━━ INFORMATION GIVEN

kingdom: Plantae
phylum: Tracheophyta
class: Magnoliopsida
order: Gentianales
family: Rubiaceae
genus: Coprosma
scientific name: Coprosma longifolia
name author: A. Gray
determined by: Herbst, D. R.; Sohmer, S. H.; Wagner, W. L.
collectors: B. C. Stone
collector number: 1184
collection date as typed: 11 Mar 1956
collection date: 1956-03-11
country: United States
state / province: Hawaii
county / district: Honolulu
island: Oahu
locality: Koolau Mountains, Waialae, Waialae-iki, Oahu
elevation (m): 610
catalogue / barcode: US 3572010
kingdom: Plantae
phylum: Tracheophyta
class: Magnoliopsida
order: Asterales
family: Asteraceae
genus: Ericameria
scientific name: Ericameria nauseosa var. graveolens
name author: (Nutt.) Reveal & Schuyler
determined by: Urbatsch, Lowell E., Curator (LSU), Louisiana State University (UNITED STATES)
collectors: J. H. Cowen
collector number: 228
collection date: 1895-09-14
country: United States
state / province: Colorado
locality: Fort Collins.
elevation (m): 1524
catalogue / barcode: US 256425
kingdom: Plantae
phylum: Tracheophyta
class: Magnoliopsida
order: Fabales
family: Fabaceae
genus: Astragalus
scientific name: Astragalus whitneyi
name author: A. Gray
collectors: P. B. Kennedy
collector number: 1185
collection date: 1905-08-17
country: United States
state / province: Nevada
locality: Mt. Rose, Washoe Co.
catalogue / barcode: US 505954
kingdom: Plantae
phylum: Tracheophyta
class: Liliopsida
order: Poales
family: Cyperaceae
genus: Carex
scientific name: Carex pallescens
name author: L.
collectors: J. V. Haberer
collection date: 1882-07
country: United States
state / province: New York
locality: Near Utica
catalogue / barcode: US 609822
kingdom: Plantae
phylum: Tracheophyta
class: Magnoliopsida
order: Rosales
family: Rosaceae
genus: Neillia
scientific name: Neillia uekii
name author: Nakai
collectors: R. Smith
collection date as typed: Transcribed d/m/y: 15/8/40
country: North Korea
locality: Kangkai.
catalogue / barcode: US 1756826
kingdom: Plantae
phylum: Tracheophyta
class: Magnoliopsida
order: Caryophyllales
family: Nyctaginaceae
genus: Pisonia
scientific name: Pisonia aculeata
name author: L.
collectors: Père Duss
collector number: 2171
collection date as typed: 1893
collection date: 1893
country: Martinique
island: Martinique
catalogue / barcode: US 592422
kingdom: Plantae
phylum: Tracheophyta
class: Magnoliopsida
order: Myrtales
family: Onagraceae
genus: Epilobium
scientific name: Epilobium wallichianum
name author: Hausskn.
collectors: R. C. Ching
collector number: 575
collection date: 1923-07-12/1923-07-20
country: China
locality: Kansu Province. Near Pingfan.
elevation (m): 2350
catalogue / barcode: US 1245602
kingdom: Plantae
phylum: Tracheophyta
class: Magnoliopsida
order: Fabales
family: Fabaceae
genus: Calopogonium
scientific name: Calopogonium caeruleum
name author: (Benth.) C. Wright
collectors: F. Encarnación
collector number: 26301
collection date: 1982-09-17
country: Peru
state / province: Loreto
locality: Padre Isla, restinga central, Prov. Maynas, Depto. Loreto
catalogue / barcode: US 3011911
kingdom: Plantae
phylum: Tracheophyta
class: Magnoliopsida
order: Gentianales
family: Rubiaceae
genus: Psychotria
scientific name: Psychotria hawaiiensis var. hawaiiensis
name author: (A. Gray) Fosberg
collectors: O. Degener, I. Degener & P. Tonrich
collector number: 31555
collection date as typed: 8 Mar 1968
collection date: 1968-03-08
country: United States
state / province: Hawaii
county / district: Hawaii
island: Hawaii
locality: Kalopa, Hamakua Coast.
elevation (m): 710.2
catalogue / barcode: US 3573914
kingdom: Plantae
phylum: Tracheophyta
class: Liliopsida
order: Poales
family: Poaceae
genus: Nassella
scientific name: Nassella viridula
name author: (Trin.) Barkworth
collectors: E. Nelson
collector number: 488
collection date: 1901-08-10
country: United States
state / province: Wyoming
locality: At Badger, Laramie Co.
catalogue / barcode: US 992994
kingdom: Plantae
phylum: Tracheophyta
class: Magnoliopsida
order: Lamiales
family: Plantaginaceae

━━━━

> _WORK TO COMPLETE_: Transcribe the data above without any change, from the line containing "collectors: O. Degener, I." through the line containing "island: Hawaii", including both of those lines.

> _TASK SOLUTION_:
collectors: O. Degener, I. Degener & P. Tonrich
collector number: 31555
collection date as typed: 8 Mar 1968
collection date: 1968-03-08
country: United States
state / province: Hawaii
county / district: Hawaii
island: Hawaii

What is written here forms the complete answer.